• **Data to examine**:
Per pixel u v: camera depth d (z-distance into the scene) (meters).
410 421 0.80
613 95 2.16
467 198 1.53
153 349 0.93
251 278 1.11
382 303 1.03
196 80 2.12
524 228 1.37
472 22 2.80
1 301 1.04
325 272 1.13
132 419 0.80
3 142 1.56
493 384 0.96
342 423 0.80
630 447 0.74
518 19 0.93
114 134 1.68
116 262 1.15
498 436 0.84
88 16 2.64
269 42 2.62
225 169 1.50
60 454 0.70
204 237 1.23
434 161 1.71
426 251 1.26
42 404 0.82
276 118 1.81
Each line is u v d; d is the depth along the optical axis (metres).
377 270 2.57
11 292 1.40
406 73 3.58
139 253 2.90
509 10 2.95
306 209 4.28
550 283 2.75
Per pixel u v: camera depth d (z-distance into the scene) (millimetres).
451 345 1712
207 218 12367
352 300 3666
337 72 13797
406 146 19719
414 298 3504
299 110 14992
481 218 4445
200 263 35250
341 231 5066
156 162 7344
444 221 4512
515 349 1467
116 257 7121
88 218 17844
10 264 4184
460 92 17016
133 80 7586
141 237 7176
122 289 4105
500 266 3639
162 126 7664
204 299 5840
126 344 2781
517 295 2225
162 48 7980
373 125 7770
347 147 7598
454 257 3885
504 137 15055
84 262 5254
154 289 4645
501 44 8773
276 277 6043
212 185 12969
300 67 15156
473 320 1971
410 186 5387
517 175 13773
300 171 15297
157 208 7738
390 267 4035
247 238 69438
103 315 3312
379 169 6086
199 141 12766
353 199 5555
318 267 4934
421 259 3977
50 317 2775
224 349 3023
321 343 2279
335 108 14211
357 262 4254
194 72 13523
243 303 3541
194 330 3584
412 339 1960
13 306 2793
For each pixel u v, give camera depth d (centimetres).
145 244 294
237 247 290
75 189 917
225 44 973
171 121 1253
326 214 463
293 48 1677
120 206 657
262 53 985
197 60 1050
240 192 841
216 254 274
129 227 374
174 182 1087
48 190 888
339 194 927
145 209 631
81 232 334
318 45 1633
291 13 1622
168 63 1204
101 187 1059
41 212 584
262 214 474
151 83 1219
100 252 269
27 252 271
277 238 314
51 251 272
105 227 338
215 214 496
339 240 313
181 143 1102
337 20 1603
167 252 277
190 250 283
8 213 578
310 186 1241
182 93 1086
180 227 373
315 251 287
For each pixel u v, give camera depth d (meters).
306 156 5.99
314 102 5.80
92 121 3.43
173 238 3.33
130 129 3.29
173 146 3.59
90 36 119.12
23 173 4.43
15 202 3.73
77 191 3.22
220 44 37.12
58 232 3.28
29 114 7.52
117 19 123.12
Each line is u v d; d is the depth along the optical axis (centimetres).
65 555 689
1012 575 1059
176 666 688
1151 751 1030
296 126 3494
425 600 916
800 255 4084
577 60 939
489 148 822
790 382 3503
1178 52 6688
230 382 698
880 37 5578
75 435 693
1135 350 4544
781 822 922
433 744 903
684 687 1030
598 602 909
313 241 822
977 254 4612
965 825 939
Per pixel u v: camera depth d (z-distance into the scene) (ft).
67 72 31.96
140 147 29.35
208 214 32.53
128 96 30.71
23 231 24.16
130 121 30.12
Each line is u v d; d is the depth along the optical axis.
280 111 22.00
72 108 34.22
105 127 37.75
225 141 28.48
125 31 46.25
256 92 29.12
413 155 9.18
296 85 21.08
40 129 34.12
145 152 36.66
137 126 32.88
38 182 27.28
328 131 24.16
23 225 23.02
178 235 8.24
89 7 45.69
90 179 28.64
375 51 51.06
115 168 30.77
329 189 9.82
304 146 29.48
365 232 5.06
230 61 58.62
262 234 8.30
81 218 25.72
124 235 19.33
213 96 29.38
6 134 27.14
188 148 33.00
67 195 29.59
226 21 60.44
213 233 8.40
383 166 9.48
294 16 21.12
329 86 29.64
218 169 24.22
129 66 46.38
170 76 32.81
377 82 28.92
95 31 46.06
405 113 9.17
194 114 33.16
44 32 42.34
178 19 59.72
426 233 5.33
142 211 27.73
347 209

• **Instructions to follow**:
Return exactly, and only, the lines above starting at the line that contains "460 92 17016" and ending at the line that contains "117 19 123.12".

• **Result**:
460 92 17016
133 80 7586
141 237 7176
122 289 4105
500 266 3639
162 126 7664
204 299 5840
126 344 2781
517 295 2225
162 48 7980
373 125 7770
347 147 7598
454 257 3885
504 137 15055
84 262 5254
154 289 4645
501 44 8773
276 277 6043
212 185 12969
300 67 15156
473 320 1971
410 186 5387
517 175 13773
300 171 15297
157 208 7738
390 267 4035
247 238 69438
103 315 3312
379 169 6086
199 141 12766
353 199 5555
318 267 4934
421 259 3977
50 317 2775
224 349 3023
321 343 2279
335 108 14211
357 262 4254
194 72 13523
243 303 3541
194 330 3584
412 339 1960
13 306 2793
For each pixel u v, give camera depth d (centimetres).
145 244 294
237 247 290
75 189 917
225 44 973
171 121 1253
326 214 463
293 48 1677
120 206 657
262 53 985
197 60 1050
240 192 841
216 254 274
129 227 374
174 182 1087
48 190 888
339 194 927
145 209 631
81 232 334
318 45 1633
291 13 1622
168 63 1204
101 187 1059
41 212 584
262 214 474
151 83 1219
100 252 269
27 252 271
277 238 314
51 251 272
105 227 338
215 214 496
339 240 313
181 143 1102
337 20 1603
167 252 277
190 250 283
8 213 578
310 186 1241
182 93 1086
180 227 373
315 251 287
For each pixel u v, give camera depth d (meters).
306 156 5.99
314 102 5.80
92 121 3.43
173 238 3.33
130 129 3.29
173 146 3.59
90 36 119.12
23 173 4.43
15 202 3.73
77 191 3.22
220 44 37.12
58 232 3.28
29 114 7.52
117 19 123.12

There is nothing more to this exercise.